See PRISM Scores for the full definitions and tier tables.

Insight — intelligence pipeline

Insight runs alongside the layers, not above them. It’s a multi-agent pipeline that turns raw prompts into the per-prompt score that feeds Layer 1:

1. Language detection + intent classification — classifies each prompt into one of seven intents (new_code, fix, refactor, question, meta, continuation, system_callback), with confidence.
2. Rubric routing — intents that describe actionable work are routed to an intent-specific rubric agent (authoring, debugging, planning).
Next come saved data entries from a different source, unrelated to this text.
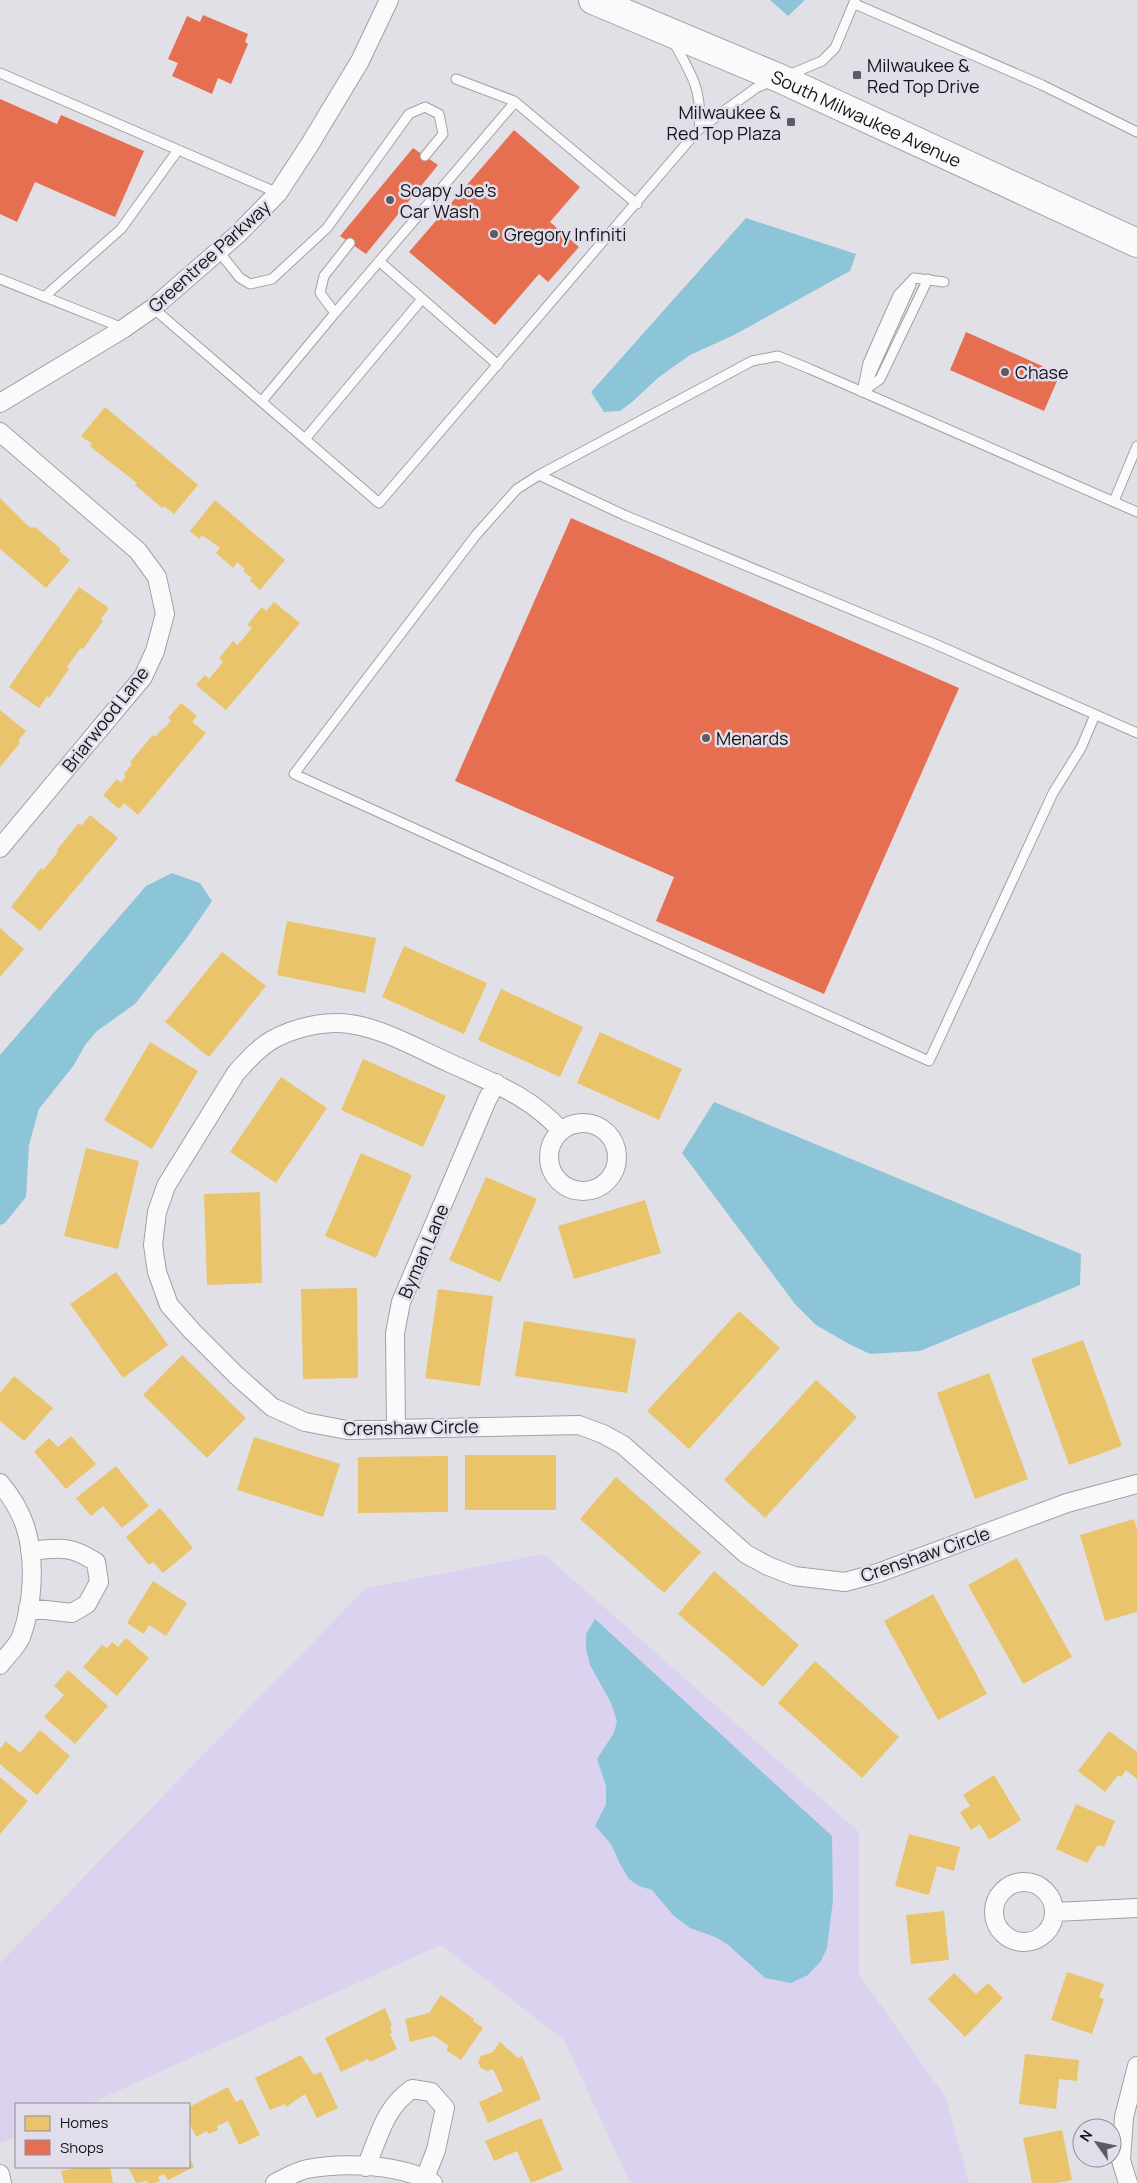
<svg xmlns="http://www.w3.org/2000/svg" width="1137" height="2183" font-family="Manrope,sans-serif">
<rect width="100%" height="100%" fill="#e2e0e7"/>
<path fill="#dbd2f0" d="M544,1554L859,1832V1974L946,2098L969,2183H630L564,2040L441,1945L89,2104H16V2137L0,2143V1963L366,1588Z"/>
<path fill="#8dc5d8" d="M770,0H805L788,16Z
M746,218L856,254L850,271L734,335L690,355L659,377L632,402L620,411L604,412L591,392Z
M172,873L200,883L212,901L186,939L135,1004L97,1031L85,1045L74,1065L39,1109L29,1145L26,1197L5,1223L0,1225V1055L146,886Z
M714,1102L1081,1254L1080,1285L920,1351L870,1354L849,1344L816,1325L795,1304L682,1153Z
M595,1619L832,1836L833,1900L827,1948L821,1961L808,1975L791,1983L765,1978L727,1944L715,1937L690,1928L673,1915L652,1890L639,1886L629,1879L620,1864L611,1844L595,1826L606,1804V1786L597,1759L614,1733L617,1721L611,1703L590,1665L586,1649V1634Z"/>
<path fill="#e9c46a" d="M105,407L198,485L174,514L164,506L162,508L161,507L135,485L137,483L92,448L90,446L92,444L81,436Z
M0,498L28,526L32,528L35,527L61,549L59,551L70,560L46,588L0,549Z
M215,500L285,560L260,590L250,581L252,578L243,571L245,569L237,562L233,568L216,553L220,548L202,535L199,539L190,531Z
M79,587L109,608L101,619L103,621L83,649L81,648L79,650L67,667L69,669L49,698L47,696L39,708L9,687Z
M274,602L300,623L226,710L196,685L205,675L209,679L223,662L219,658L220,657L233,641L237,645L240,642L252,628L247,625L262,607L266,611Z
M181,703L197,716L192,722L206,733L138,815L124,803L119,809L103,795L117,779L121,783L126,776L124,774L132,764L130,762L153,735L155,737L164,727L165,728L171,720L168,718Z
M0,710L26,731L18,741L20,743L0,767Z
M90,815L118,838L40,931L11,907L41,868L43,870L58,852L57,850L78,824L82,825Z
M287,921L376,938L365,993L277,975Z
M0,928L24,949L0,977Z
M404,946L487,983L464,1034L382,997Z
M222,952L266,986L209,1057L165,1022Z
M501,989L583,1027L560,1077L478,1040Z
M600,1032L682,1069L659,1120L577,1083Z
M150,1042L198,1071L152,1149L104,1120Z
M363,1059L446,1096L423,1147L341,1110Z
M281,1077L327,1108L276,1183L230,1152Z
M86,1148L139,1161L118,1249L64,1236Z
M361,1153L412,1175L376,1258L325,1236Z
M486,1177L537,1199L500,1282L449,1260Z
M260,1192L262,1283L207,1285L204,1194Z
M645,1200L661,1253L574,1279L558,1226Z
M116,1272L168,1345L123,1378L70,1304Z
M357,1288L358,1378L303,1379L301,1289Z
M438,1289L493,1296L480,1386L425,1378Z
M739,1311L780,1348L689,1449L647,1411Z
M524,1321L636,1339L627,1393L515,1376Z
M1083,1340L1122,1446L1069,1465L1031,1359Z
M182,1355L246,1418L207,1458L143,1395Z
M989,1373L1028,1479L975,1499L937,1393Z
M14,1376L53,1408L24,1441L0,1421V1393Z
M816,1380L857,1417L765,1518L724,1480Z
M71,1436L96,1464L66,1489L34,1452L49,1438L58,1447Z
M254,1437L340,1464L323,1517L237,1490Z
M465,1455H556V1510H465Z
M448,1456V1512L358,1513V1457Z
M116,1466L149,1506L122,1528L103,1506L91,1516L76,1498Z
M616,1477L701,1552L664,1593L580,1519Z
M160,1508L193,1548L163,1573L153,1562L149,1565L126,1537Z
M1134,1519L1137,1530V1612L1105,1621L1080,1535Z
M1017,1558L1072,1657L1023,1684L968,1585Z
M714,1571L799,1645L763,1687L678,1614Z
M153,1581L187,1603L166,1636L149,1625L144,1634L127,1623Z
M933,1594L987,1694L938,1720L884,1621Z
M126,1638L149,1658L117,1696L83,1667L102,1645L107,1648L112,1642L118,1647Z
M815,1661L899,1737L862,1778L778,1703Z
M68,1670L108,1706L75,1744L44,1717L64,1695L54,1686Z
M40,1730L70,1756L37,1795L0,1764V1749L6,1741L20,1753Z
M1109,1731L1137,1752V1779L1126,1770L1121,1777L1118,1775L1105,1792L1078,1771Z
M994,1775L1021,1820L989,1840L980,1824L971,1830L960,1812L970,1806L963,1795Z
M0,1777L28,1801L0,1834Z
M1076,1804L1115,1821L1104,1847L1098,1845L1087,1863L1056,1849Z
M909,1834L960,1847L954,1871L937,1866L929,1895L895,1886Z
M944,1911L949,1960L911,1964L906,1915Z
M1067,1972L1104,1984L1099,1997L1104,1999L1092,2034L1051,2020Z
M954,1973L976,1994L988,1983L1003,1998L965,2037L928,1999Z
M441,1995L474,2019L473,2021L483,2028L461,2060L446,2050L449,2046L434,2036L410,2042L405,2019L429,2013Z
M385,2008L392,2026L390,2027L392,2033L390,2034L397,2049L370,2062L368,2059L341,2072L325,2038Z
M500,2042L518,2058L522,2056L541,2099L488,2123L479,2102L503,2091L493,2069L487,2071L481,2068L478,2062L481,2056L493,2052Z
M1025,2054L1079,2060L1077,2081L1059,2079L1056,2109L1019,2104Z
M301,2055L314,2075L321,2072L338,2108L317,2118L305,2094L286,2107L285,2104L270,2110L255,2078Z
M228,2087L236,2102L242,2099L260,2135L239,2145L228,2121L217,2126L218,2130L208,2134L207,2131L196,2137L189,2122V2107Z
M541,2118L563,2170L531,2183L517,2151L494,2161L485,2141Z
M1062,2130L1072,2180L1056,2183H1032L1023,2138Z
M189,2156L194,2167L168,2180L164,2174L158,2177L160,2181L155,2183H148L147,2181L136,2183L128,2167H189Z
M82,2167H110L113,2183H64L61,2171Z"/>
<path fill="#e76f51" d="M203,15L248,34L245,42L248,44L231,84L218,78L212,94L172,76L178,63L168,59L187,16L200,22Z
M0,99L57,124L61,115L144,151L115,217L35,182L17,222L0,214Z
M514,130L580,187L550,222L579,247L548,282L539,274L495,325L409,252Z
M413,148L438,165L366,254L340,236Z
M966,332L1060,374L1044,411L950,370Z
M571,518L959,688L824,994L656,921L674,877L455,781Z"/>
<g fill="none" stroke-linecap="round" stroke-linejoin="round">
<g stroke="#a1a0a4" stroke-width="11">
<path id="service" d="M855,4L1042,85L1137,132
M673,41C691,73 703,91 699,129
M0,73L278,193
M786,76L822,61L835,48L855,0
M456,79L514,101L637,204
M219,252L240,278L250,284L272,279L327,228L409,114L425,107L439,114L443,134L425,156
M379,261L498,365
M0,279L123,328
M44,297L121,229L178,150
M153,308L379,503L699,129L756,88L772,81
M335,313L515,102
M869,378L911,285
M862,392L868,363L898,295L914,278L944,282
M862,392L880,379L928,279
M262,401L335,313L320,293L324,276L350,243
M305,439L422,299
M539,475L624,515L935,644L1137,733
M1114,501L1137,446
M1095,715L1081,748L1053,793L929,1061L294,774L476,535L517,489L539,475L752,361L778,356L810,369L1137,512"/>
</g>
<g stroke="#a1a0a4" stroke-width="20">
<path id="minor" d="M0,403L123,329L153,308L238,234L278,193L310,144L360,61L389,0
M0,432L138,551L157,577L165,614L155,651L143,677L0,848
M549 1157a34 34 0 1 1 68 0a34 34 0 1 1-68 0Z
M561,1131C532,1097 491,1082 452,1064C420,1050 385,1029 350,1024C326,1020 293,1028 272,1040C258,1048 247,1061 236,1073L166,1186L157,1212L153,1245L157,1272L169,1305L192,1331L236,1375L272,1407L305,1422L347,1430L579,1425L603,1434L623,1445L746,1554L768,1566L794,1576L845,1582L878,1573L1067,1503L1137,1484
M396,1429L395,1333L401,1302L487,1100L496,1083
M0,1483C10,1495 20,1511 25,1526C36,1559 33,1605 21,1637C17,1647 6,1656 0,1665
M28,1608L72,1613L87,1604L99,1582L96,1562C70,1545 60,1548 30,1551
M994 1912a30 30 0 1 1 60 0a30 30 0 1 1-60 0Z
M1055,1912L1137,1908
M366,2167C379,2137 384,2108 412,2089L431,2092L445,2108L436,2150L425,2178
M0,2174L2,2183
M275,2183C285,2178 297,2171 307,2169C344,2162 401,2164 433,2183
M1128,2183L1121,2160L1124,2117L1137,2066"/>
</g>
<g stroke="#a1a0a4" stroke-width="30">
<g id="primary">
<path id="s1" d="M593,0L779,78L1137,243"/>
</g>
</g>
<use href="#service" stroke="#fbfafb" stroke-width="9"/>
<use href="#minor" stroke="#fbfafb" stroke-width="18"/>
<use href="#primary" stroke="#fbfafb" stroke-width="28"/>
</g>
<g fill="#5d5b61" stroke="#e1ddea" stroke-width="2">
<rect x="852" y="70" width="10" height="10" rx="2.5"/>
<rect x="786" y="117" width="10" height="10" rx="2.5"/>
<circle cx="390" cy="200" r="5"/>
<circle cx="494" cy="234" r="5"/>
<circle cx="1005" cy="372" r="5"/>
<circle cx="706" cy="738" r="5"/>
</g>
<g text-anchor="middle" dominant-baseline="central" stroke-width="5" stroke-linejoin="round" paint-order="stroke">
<g font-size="18" fill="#161419" stroke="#e1ddea" text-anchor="start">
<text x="867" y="65">Milwaukee &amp;<tspan x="867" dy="21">Red Top Drive</tspan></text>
<text x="781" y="112" text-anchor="end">Milwaukee &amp;<tspan x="781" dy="21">Red Top Plaza</tspan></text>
<text x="400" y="190">Soapy Joe's<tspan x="400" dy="21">Car Wash</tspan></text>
<text x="504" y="234">Gregory Infiniti</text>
<text x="1015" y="372">Chase</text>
<text x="716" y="738">Menards</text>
</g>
<g font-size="18" fill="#161419" stroke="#e1ddea">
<text stroke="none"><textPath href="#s1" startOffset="298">South Milwaukee Avenue</textPath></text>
<text transform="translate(209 256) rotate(-42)">Greentree Parkway</text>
<text transform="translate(105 719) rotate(-52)">Briarwood Lane</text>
<text transform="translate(423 1251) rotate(-67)">Byman Lane</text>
<text transform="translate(411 1427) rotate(-1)">Crenshaw Circle</text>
<text transform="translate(925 1554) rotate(-19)">Crenshaw Circle</text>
</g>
</g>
<rect x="15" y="2103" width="175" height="65" fill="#e1ddea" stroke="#908d96"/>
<rect x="25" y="2116" width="25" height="15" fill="#e9c46a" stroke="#908d96"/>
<text x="60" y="2128" font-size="15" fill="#161419">Homes</text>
<rect x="25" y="2140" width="25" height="15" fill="#e76f51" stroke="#908d96"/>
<text x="60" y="2153" font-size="15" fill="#161419">Shops</text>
<g transform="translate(1097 2143) rotate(303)"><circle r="24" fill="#e1ddea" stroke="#908d96"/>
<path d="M0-4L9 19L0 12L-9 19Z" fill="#5d5b61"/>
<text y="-8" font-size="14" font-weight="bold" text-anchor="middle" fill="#161419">N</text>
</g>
</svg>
Intents like question, meta, continuation, and system_callback short-circuit and don’t get rubric-scored.
3. Rubric scoring — the rubric agent scores the four PES dimensions on a 0–10 scale.
4. Aggregation + confidence — the four dimensions combine into the PES score; a confidence value is stored alongside for audit.

Everything Insight produces is auditable end-to-end: each agent’s output is logged so a human can see why a prompt scored the way it did.

How it flows end-to-end

sequenceDiagram
    participant Dev as You
    participant Plugin as Prism Plugin
    participant Ingest as Ingest Service
    participant Engine as Prism Engine
    participant Dash as Dashboard

    Dev->>Plugin: Write a prompt
    Plugin-->>Dev: Single-line nudge (if needed)
    Plugin->>Ingest: Send OTLP + prompt text
    Ingest->>Engine: NATS publish
    Engine->>Engine: Parquet write → Insight → SSE → Skill
    Dev->>Dash: Open /prism
    Dash-->>Dev: Speed / Skill / Efficiency

Everything the dashboard shows is recomputable from S3 Parquet + Postgres — no scores live only in memory.

Authentication

All communication uses your gck_* API key:

• The plugin includes your key on every request to Ingest
• Ingest validates the key and associates data with your organization
• Dashboard access uses Supabase login (email/password or OAuth)

Your key is stored locally in ~/.prism/config.json with restricted file permissions.

Two distinct gck_* keys

There are two kinds of gck_* keys in the system, and they do different jobs:

Key	Who holds it	What it’s used for
Plugin key	You, locally in ~/.prism/config.json	Authenticates your Claude Code traffic when it’s redirected through the Optra gateway — the one you set with /prism:setup
Platform key	The Prism Engine, as OPTRA_GATEWAY_KEY in its environment	Authenticates server-side LLM calls for rubric scoring, session summaries, and the dashboard advisor

The two are not interchangeable. The plugin key is scoped to your developer identity and gateway governance; the platform key is a service credential the engine uses to call the Optra gateway on your behalf. Mixing them up is the usual cause of “gateway 401” errors during engine boot.